Say I have a vector of strings like the following:
vector<-c("hi, how are you doing?",
"what time is it?",
"the sky is blue",
"hi, how are you doing today? You seem tired.",
"walk the dog",
"the grass is green",
"the sky is blue during the day")
vector
[1] "hi, how are you doing?"
[2] "what time is it?"
[3] "the sky is blue"
[4] "hi, how are you doing today? You seem tired."
[5] "walk the dog"
[6] "the grass is green"
[7] "the sky is blue during the day"
How can I identify all entries who's first 4 words match and subsequently keep only the longest matching string? I am looking for my result to look like the following vector:
vector
[1] "what time is it?"
[2] "hi, how are you doing today? You seem tired."
[3] "walk the dog"
[4] "the grass is green"
[5] "the sky is blue during the day"
Ideally I'd like a solution using stringr so I can feed it into a pipe.
UPDATE: Robustness check with different values:
Solution from @Wimpel is brilliant but as @Wimpel pointed out doesn't quite work in all scenarios. See for example:
vector<-c("hi, how are you doing?",
"what time is it?",
"the sky is blue",
"hi, how are you doing today? You seem tired.",
"walk the dog",
"the grass is green",
"the sky is blue during the day",
"12/7/2018",
"8/12/2018",
"9/9/2016 ")
df <- data.frame( text = vector, stringsAsFactors = FALSE )

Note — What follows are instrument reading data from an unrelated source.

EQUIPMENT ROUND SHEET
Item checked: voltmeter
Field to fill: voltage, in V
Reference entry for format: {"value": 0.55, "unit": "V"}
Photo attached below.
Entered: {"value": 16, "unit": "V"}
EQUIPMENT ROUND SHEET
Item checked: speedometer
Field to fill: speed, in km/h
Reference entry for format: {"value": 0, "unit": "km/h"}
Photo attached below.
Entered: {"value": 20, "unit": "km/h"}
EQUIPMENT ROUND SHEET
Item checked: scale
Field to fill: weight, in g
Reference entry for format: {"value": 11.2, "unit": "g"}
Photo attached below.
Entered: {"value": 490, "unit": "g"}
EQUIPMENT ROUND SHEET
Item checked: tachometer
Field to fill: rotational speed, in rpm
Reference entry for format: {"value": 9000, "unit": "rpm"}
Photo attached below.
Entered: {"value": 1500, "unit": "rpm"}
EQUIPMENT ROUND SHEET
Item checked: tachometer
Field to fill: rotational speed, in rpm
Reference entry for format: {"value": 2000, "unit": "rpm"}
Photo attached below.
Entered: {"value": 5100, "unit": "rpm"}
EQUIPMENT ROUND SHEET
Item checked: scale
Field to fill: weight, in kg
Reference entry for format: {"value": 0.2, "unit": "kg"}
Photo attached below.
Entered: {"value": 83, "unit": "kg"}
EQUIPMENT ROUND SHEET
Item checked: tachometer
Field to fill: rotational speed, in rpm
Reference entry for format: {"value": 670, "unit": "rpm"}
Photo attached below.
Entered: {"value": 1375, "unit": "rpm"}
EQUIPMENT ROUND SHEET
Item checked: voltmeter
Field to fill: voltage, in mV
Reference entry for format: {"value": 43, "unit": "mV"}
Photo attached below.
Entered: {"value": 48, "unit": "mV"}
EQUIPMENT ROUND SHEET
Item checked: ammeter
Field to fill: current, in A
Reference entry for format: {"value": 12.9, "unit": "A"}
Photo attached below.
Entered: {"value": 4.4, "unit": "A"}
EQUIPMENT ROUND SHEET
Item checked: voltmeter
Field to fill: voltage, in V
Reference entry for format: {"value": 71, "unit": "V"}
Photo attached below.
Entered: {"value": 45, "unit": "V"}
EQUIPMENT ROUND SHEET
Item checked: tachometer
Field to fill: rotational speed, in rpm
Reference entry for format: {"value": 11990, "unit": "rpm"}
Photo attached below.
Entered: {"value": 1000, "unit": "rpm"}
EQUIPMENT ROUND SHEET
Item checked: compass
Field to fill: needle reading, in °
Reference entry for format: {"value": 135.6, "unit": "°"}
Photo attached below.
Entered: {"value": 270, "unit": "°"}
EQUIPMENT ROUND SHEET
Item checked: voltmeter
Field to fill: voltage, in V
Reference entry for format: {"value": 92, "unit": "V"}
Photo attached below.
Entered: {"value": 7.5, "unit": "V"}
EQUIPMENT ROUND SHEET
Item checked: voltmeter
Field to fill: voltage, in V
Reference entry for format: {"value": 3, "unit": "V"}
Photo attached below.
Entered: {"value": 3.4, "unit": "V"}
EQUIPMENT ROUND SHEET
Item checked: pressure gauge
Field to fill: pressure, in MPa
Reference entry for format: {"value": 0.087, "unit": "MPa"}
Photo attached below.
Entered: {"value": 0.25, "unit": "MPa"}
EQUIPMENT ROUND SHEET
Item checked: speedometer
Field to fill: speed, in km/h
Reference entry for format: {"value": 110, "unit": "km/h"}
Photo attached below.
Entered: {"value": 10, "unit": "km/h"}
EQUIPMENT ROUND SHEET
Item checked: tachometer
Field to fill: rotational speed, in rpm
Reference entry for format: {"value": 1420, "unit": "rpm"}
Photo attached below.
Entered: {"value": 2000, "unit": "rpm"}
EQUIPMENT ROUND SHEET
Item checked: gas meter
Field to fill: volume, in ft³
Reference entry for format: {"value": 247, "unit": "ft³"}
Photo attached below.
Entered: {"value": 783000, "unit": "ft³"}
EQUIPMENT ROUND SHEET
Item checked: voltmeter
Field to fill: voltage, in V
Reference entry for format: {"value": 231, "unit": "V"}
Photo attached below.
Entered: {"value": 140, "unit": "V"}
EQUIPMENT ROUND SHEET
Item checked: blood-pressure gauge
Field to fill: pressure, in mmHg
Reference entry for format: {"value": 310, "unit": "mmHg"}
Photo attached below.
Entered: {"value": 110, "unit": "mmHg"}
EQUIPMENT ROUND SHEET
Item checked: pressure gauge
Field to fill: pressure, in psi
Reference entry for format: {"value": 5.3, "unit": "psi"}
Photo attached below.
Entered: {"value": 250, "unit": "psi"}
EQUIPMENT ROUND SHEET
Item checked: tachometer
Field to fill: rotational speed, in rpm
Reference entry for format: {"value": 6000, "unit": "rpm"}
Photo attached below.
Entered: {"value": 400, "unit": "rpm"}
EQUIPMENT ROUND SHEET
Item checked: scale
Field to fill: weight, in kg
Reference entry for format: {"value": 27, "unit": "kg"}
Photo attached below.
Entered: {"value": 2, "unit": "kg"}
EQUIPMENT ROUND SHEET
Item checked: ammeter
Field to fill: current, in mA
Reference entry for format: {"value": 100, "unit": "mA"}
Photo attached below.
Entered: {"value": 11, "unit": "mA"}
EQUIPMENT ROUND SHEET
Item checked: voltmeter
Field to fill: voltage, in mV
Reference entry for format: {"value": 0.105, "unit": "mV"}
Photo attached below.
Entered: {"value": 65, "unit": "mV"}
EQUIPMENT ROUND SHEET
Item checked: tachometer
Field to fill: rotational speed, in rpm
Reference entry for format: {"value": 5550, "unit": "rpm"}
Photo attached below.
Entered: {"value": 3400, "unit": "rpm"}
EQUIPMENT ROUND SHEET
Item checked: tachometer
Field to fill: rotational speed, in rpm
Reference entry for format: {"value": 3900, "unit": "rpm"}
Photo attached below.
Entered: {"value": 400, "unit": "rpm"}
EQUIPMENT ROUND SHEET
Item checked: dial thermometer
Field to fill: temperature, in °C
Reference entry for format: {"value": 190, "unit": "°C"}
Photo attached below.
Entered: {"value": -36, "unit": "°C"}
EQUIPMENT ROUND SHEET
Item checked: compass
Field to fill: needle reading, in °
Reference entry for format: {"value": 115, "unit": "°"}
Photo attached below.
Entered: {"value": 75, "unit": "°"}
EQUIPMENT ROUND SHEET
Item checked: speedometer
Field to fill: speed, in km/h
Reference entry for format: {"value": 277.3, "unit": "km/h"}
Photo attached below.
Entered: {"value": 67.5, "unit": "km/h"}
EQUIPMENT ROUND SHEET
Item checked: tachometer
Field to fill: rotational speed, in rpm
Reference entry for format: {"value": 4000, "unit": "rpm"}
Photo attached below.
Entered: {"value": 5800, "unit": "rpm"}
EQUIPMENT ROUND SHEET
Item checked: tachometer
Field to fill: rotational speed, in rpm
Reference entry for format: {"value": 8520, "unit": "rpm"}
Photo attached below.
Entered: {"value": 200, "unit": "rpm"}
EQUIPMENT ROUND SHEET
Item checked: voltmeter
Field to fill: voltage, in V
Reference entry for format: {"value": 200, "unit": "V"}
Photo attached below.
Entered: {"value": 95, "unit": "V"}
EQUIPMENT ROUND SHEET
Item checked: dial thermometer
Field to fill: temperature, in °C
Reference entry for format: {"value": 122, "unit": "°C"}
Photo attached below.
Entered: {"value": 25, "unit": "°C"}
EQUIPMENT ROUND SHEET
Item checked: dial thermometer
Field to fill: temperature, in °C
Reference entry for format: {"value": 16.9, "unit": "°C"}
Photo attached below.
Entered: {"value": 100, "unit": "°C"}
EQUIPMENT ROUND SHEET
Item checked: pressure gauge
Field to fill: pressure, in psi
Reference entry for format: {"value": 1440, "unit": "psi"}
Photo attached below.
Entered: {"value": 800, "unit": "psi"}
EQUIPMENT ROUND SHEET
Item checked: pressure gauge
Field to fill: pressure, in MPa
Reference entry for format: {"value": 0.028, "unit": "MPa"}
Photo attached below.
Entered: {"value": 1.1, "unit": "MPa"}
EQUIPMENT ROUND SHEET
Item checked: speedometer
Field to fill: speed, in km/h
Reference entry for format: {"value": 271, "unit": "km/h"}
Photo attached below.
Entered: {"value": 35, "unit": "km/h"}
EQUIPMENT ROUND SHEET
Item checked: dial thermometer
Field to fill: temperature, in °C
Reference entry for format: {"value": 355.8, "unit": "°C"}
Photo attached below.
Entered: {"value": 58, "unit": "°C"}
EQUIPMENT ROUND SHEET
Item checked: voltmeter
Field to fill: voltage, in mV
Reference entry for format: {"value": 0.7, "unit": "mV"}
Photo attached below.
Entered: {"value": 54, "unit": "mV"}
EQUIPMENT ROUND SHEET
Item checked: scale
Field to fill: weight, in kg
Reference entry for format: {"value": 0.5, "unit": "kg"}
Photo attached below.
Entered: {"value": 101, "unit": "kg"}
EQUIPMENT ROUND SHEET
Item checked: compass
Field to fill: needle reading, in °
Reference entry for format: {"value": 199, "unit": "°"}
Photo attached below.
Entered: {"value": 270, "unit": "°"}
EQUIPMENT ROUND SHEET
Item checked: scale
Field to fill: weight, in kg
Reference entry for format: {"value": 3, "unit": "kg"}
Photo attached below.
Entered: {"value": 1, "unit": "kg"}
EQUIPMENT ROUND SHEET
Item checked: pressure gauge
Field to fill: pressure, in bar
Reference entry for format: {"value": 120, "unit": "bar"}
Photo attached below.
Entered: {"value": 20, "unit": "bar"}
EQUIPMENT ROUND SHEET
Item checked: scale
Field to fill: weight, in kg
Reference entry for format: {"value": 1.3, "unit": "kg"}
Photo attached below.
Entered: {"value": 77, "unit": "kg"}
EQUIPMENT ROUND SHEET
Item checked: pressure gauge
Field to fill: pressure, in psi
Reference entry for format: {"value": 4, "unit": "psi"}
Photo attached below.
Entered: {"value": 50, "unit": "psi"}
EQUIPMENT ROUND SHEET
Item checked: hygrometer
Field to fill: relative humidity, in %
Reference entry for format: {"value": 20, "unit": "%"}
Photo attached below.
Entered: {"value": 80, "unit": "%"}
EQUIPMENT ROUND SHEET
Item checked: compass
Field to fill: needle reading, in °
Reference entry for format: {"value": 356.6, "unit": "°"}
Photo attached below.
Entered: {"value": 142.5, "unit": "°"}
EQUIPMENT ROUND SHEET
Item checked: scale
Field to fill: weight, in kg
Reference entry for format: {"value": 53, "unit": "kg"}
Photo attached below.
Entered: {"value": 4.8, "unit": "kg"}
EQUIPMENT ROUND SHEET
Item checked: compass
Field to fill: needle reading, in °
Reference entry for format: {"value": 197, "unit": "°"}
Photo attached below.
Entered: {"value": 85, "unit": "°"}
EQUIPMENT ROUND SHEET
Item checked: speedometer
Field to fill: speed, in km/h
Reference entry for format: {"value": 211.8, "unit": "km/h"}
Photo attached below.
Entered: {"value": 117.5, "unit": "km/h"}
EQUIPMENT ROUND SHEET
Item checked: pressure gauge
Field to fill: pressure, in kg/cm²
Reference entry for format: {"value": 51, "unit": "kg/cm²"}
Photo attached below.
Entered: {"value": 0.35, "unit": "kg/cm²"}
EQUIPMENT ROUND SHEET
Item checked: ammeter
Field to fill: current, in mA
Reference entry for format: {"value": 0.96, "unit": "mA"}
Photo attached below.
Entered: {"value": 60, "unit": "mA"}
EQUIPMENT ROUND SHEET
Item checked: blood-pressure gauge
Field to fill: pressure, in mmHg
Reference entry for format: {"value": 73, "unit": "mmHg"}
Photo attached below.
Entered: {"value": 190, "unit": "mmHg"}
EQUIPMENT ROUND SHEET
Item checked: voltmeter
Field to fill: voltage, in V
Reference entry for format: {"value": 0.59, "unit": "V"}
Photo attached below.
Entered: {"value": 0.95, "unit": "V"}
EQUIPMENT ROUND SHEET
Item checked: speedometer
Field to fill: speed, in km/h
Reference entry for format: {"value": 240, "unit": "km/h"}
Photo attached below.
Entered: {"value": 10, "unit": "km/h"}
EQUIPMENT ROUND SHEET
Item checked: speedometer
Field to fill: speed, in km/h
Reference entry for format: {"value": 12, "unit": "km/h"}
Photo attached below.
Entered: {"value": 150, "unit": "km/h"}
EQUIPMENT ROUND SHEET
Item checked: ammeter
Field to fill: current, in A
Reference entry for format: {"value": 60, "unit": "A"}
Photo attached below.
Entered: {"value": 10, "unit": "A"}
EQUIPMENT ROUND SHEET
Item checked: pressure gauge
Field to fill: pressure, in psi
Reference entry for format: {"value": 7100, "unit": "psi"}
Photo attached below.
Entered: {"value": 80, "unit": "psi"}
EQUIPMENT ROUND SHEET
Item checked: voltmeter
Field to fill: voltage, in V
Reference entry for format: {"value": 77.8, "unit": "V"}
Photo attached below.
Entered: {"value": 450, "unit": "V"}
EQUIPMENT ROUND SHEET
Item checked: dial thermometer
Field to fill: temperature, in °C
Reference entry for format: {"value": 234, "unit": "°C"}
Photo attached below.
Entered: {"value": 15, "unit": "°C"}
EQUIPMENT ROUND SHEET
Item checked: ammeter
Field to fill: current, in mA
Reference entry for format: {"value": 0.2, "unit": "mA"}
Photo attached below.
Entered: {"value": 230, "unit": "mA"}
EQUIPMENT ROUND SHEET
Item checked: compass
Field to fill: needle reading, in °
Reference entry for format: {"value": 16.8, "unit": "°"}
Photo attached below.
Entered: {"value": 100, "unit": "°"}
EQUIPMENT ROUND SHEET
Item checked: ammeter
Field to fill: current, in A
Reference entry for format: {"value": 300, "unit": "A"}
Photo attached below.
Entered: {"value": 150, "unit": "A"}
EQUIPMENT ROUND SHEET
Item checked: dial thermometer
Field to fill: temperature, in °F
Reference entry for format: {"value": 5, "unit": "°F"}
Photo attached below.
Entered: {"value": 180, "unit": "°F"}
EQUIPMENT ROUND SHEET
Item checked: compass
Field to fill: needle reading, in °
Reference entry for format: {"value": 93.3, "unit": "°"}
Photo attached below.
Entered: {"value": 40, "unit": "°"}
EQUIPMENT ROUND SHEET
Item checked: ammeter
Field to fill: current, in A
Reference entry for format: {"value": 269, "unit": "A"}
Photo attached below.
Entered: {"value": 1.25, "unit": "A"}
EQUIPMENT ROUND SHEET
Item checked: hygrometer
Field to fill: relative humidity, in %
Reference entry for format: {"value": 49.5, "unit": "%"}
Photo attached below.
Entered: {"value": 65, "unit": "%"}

df$group_id <- df %>% group_indices( stringr::word( text, start = 1, end = 4) )
df %>%
mutate( length = str_count( text, " ") + 1,
row_id = row_number() ) %>%
group_by( group_id ) %>%
arrange( -length ) %>%
slice(1) %>%
ungroup() %>%
arrange( row_id ) %>%
select( text )
1 what time is it?
2 hi, how are you doing today? You seem tired.
3 walk the dog
4 the grass is green
5 the sky is blue during the day
In the above example, the dates are also cut out even though they do not match.